- _TASK_
Go through the data below and copy each line where the word "down" occurs.

- _PROVIDED MATERIAL_
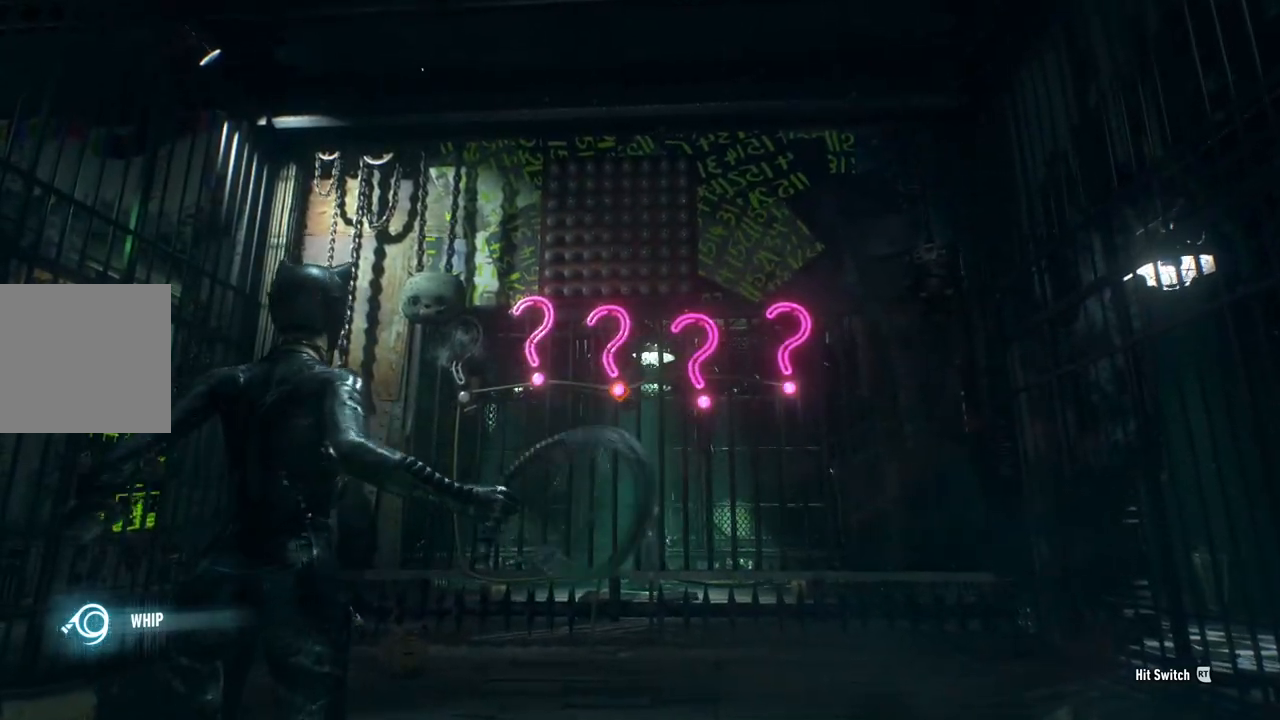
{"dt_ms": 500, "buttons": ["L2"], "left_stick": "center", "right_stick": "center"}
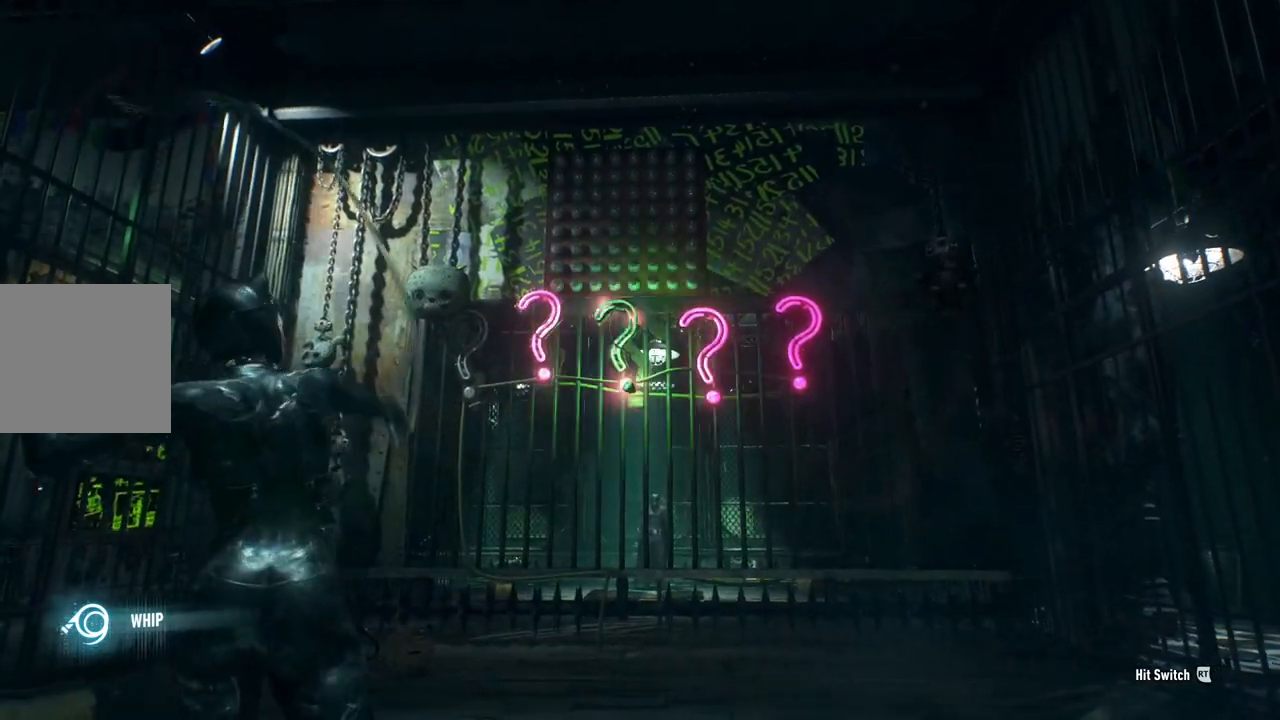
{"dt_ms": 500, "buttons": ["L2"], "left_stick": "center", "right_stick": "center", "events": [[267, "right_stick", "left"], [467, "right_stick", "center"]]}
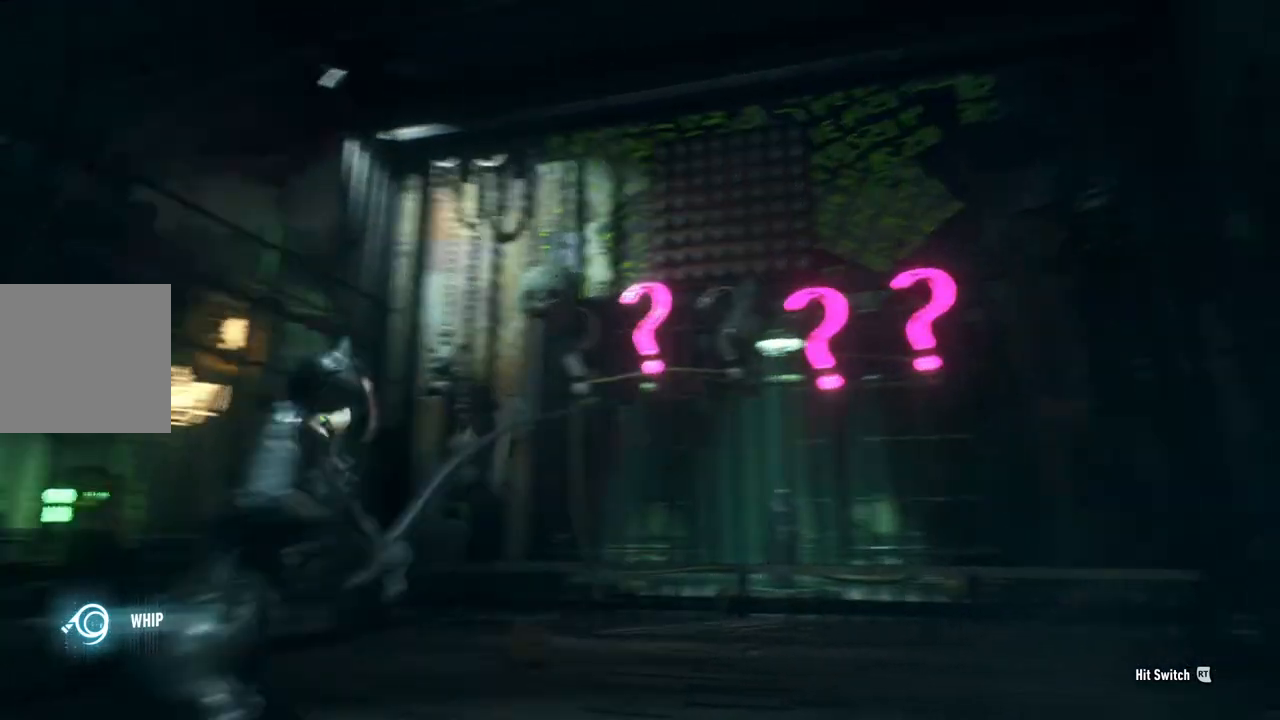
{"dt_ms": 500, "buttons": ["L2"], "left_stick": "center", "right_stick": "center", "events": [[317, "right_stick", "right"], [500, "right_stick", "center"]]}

* * *

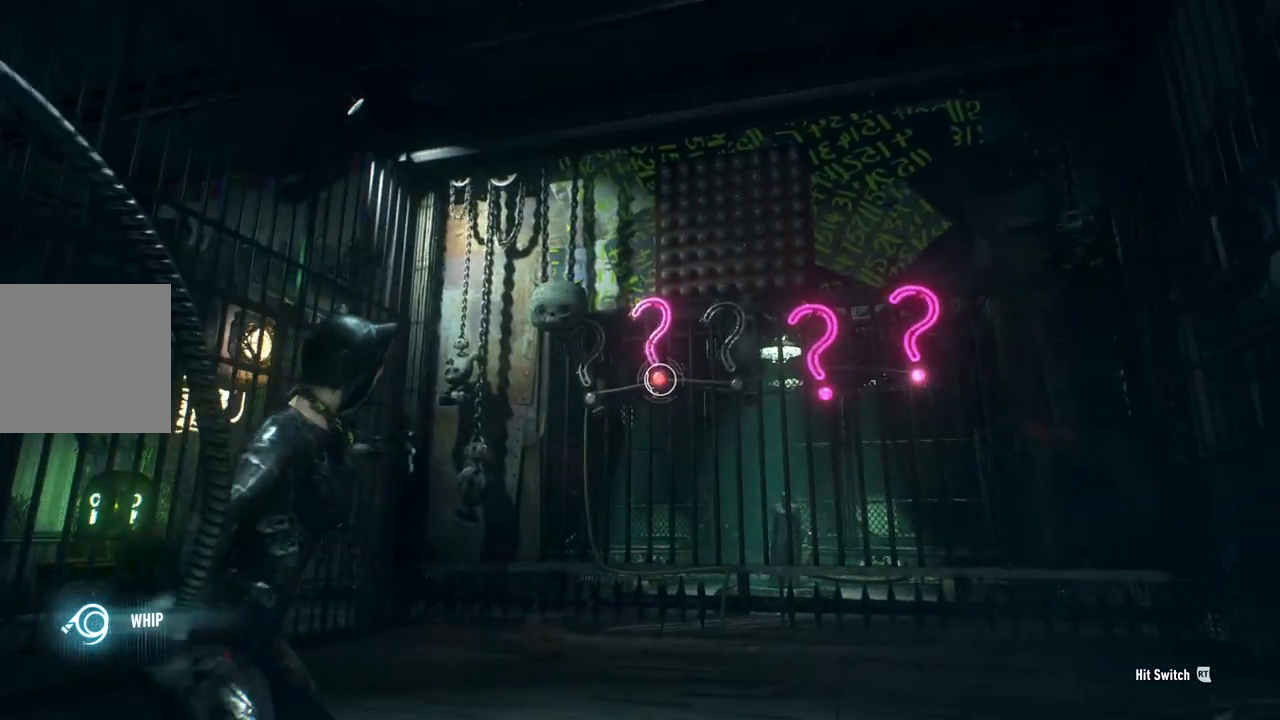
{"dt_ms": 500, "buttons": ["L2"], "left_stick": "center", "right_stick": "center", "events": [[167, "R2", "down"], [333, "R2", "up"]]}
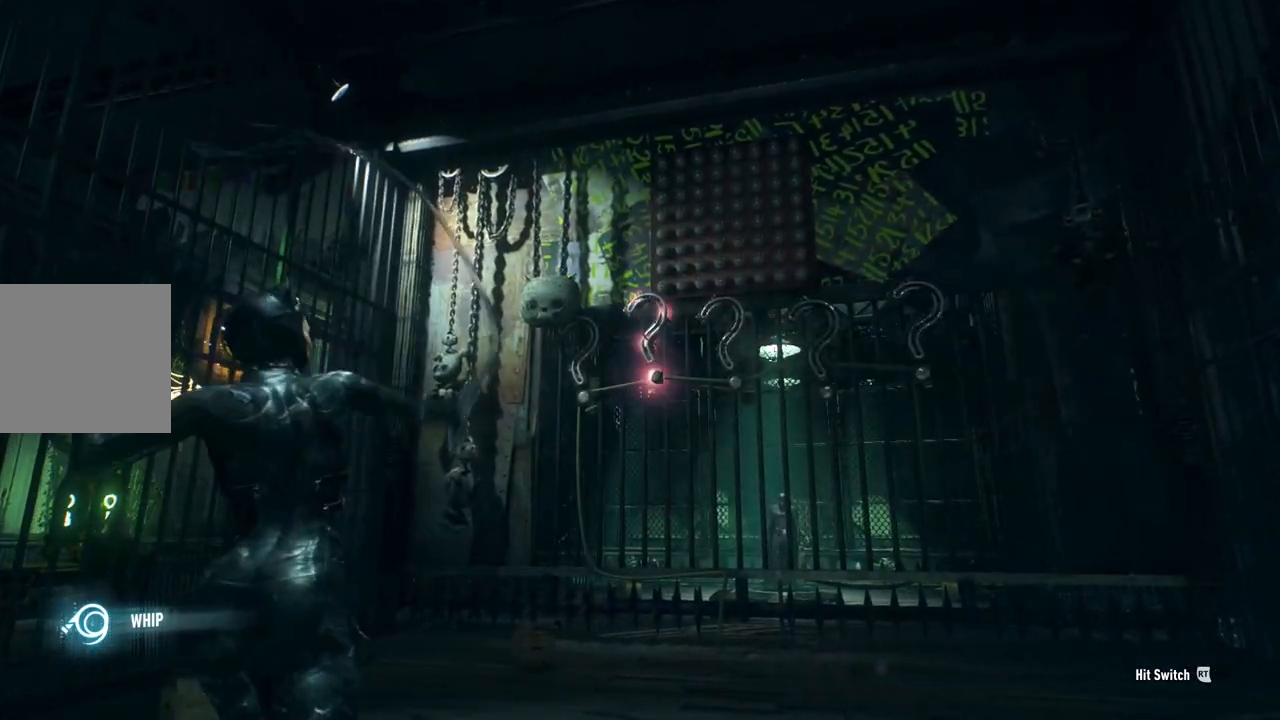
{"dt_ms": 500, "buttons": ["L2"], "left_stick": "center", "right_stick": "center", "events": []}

---

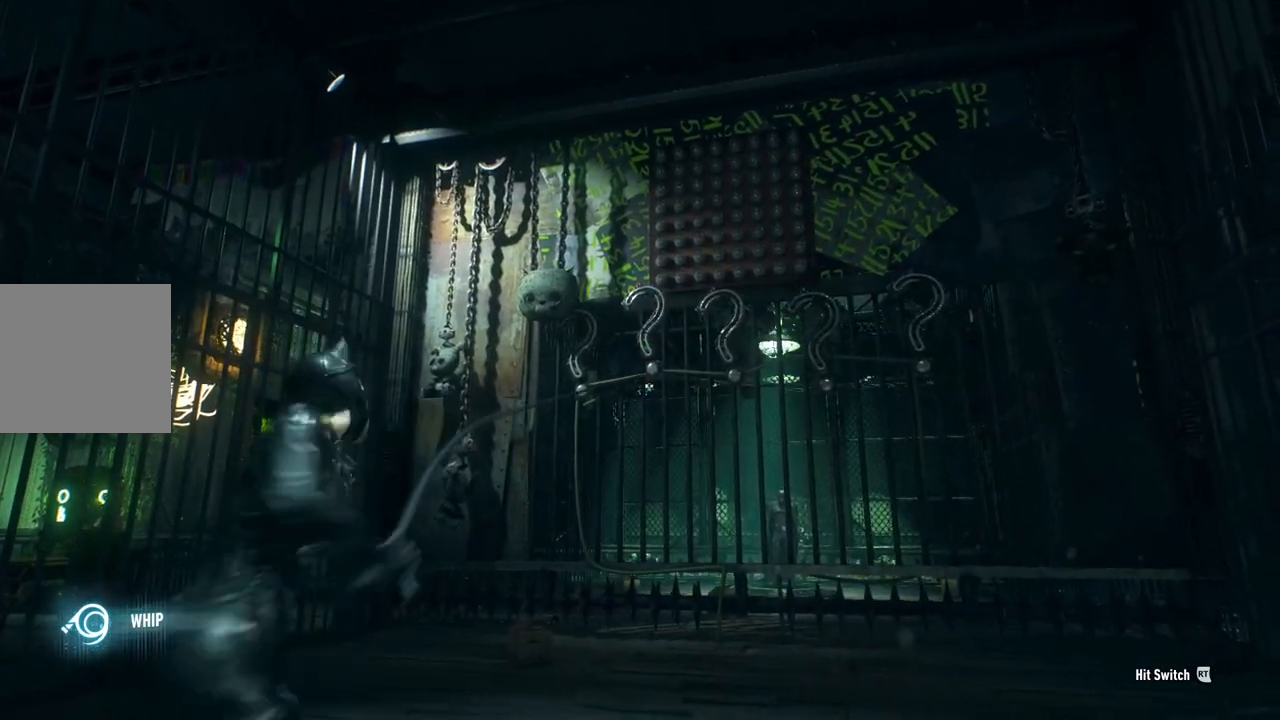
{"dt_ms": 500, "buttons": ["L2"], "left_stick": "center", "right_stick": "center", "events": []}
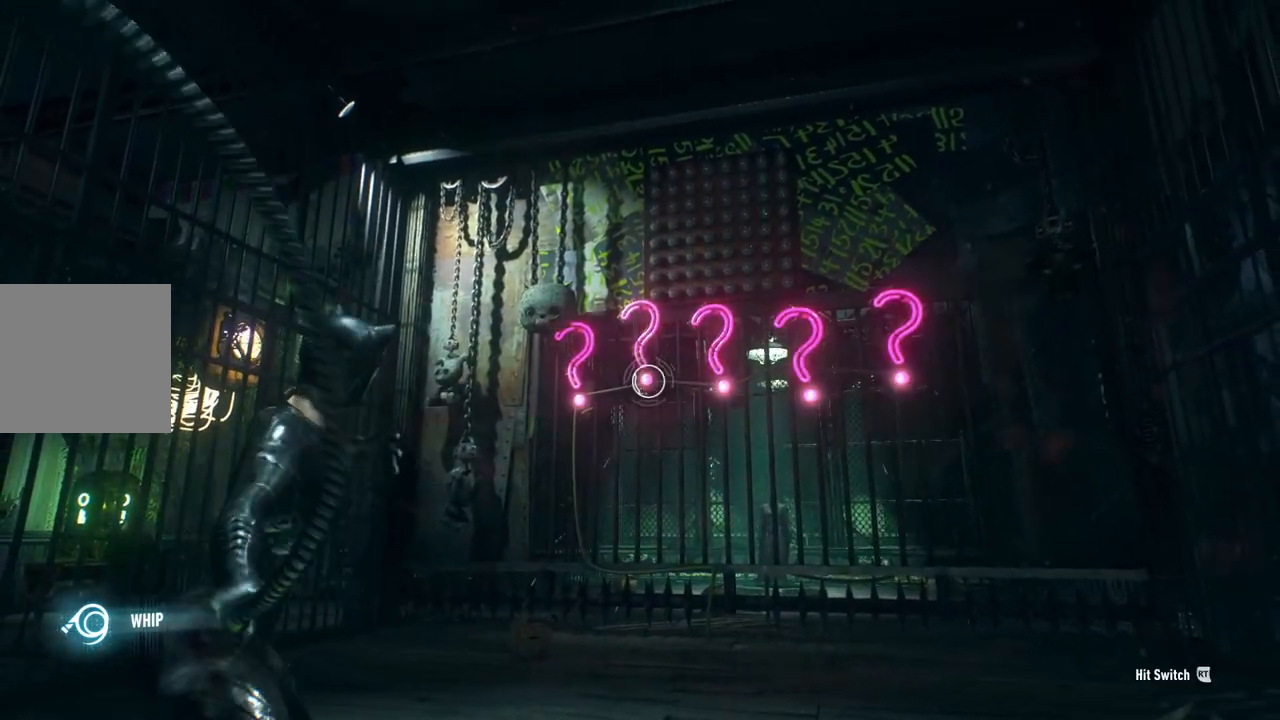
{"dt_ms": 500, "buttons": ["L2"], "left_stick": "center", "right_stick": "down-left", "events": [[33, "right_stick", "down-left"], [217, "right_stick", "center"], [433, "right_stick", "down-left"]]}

- _RESULT_
{"dt_ms": 500, "buttons": ["L2"], "left_stick": "center", "right_stick": "center", "events": [[167, "R2", "down"], [333, "R2", "up"]]}
{"dt_ms": 500, "buttons": ["L2"], "left_stick": "center", "right_stick": "down-left", "events": [[33, "right_stick", "down-left"], [217, "right_stick", "center"], [433, "right_stick", "down-left"]]}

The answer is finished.